People come to Villa de Merlo to breathe. Tucked against the western flank of the Sierra de los Comechingones, this small city in San Luis Province trades on something most places take for granted: its air. Locals proudly call it the third-best microclimate in the world, behind only spots in California and Switzerland - a claim rooted in the high concentration of negatively charged ions in the atmosphere, said to soothe the lungs and lift the mood. Whether or not the ranking holds up, the effect is real enough. The weather stays mild and dry, the wind keeps still, and clear streams run down out of the hills.
On the edge of town stands a carob tree so old it predates the Spanish entirely. The Algarrobo Abuelo - the "grandfather carob" - is reckoned to be roughly a thousand years old, its trunk thick and gnarled, five massive branches sprawling outward until some of them rest on the ground. It belongs to the species Prosopis chilensis and has been declared a provincial historic monument. For generations it was known as the Algarrobo de los Aguero, after the family that settled in its shade more than two centuries ago. To stand beneath it is to feel the long arc of the valley's history - a living thing that was already ancient when the town's founders arrived.
Merlo wears its past in two layers. The colonial heart, La Villa Colonial, grew up at Piedra Blanca at the close of the eighteenth century, and at its center stands the chapel of Nuestra Senora del Rosario - Our Lady of the Rosary - one of the oldest buildings in all of Argentina and a national monument. The formal founding came on New Year's Day, 1797, when townsfolk gathered before that very chapel. The settlement was first christened Villa de Melo, in honour of the Portuguese official Pedro Melo; over time the name softened into Merlo. Around this old core spread La Villa Veraniega, the summertime town, with the hotels and infrastructure built to welcome the visitors who keep arriving.
The land around Merlo invites motion. The Conlara valley opens below the town, and lookouts like the Penon del Colorado near Pasos Malos take in its full sweep. At the Rincon del Este resort, El Rincon stream carves swimming holes worth seeking out on a hot afternoon. The thermals rising off the sierras make this a favoured spot for paragliders, who launch from the slopes and ride the air the condors use. Pumas still move through the high country, and condors ride the updrafts overhead. The town's calendar fills with festivals - among them the Fiesta Nacional del Valle del Sol, the National Festival of the Valley of the Sun, and, fittingly, a Fiesta Nacional del Microclima devoted to the very air that made the place famous.
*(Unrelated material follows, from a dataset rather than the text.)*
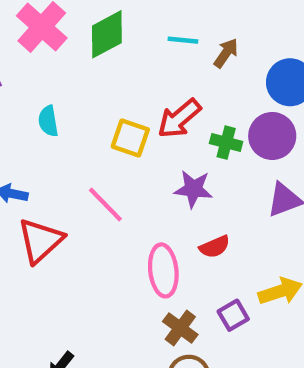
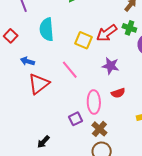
cyan semicircle: (48, 121) -> (47, 29), size x1.6
green cross: (226, 143) -> (129, 28), moved
purple square: (233, 315) -> (76, 119), moved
Merlo is well loved by Argentines and still largely unknown abroad, though a small community of American, German, and British expats has quietly put down roots here, drawn by the climate and the slow rhythm of the place. The 2010 census counted about 17,000 residents across the town and its outlying villages - Piedra Blanca, Barranca Colorada, El Rincón, and El Rincón del Este. Set 796 metres above sea level, Merlo sits within a day's drive of much of central Argentina: some 250 kilometres from Córdoba, around 750 from Buenos Aires by the main highways, and a comparable distance from Mendoza, San Juan, and La Rioja. The Valle del Conlara Airport, opened at the end of 2001, brings it closer yet. For all its growing infrastructure, Merlo keeps the feel of a place people retreat to rather than rush through - and the locals have a name for themselves that fits the easy pace. A person from Merlo is a Merlino.
Villa de Merlo lies at 32.34 degrees south, 65.01 degrees west, on the western slope of the Sierra de los Comechingones in northeastern San Luis Province, at about 796 metres elevation. From the air, look for the town pressed against the foot of the long north-south Comechingones ridge, with the broad Conlara valley spreading to the west. The nearest airport is Valle del Conlara (ICAO: SAOS, near Santa Rosa del Conlara), about 16-18 km from town. San Luis city's Brigadier Mayor Cesar Raul Ojeda Airport (ICAO: SAOU) lies to the southwest, and Córdoba's Taravella International (ICAO: SACO) to the northeast. Recommended viewing altitude is 6,500-9,500 feet AGL. The mountain wall to the east generates strong afternoon thermals - excellent for soaring, and the reason paragliders favour these slopes - so expect lift and some turbulence near the ridgeline on warm days.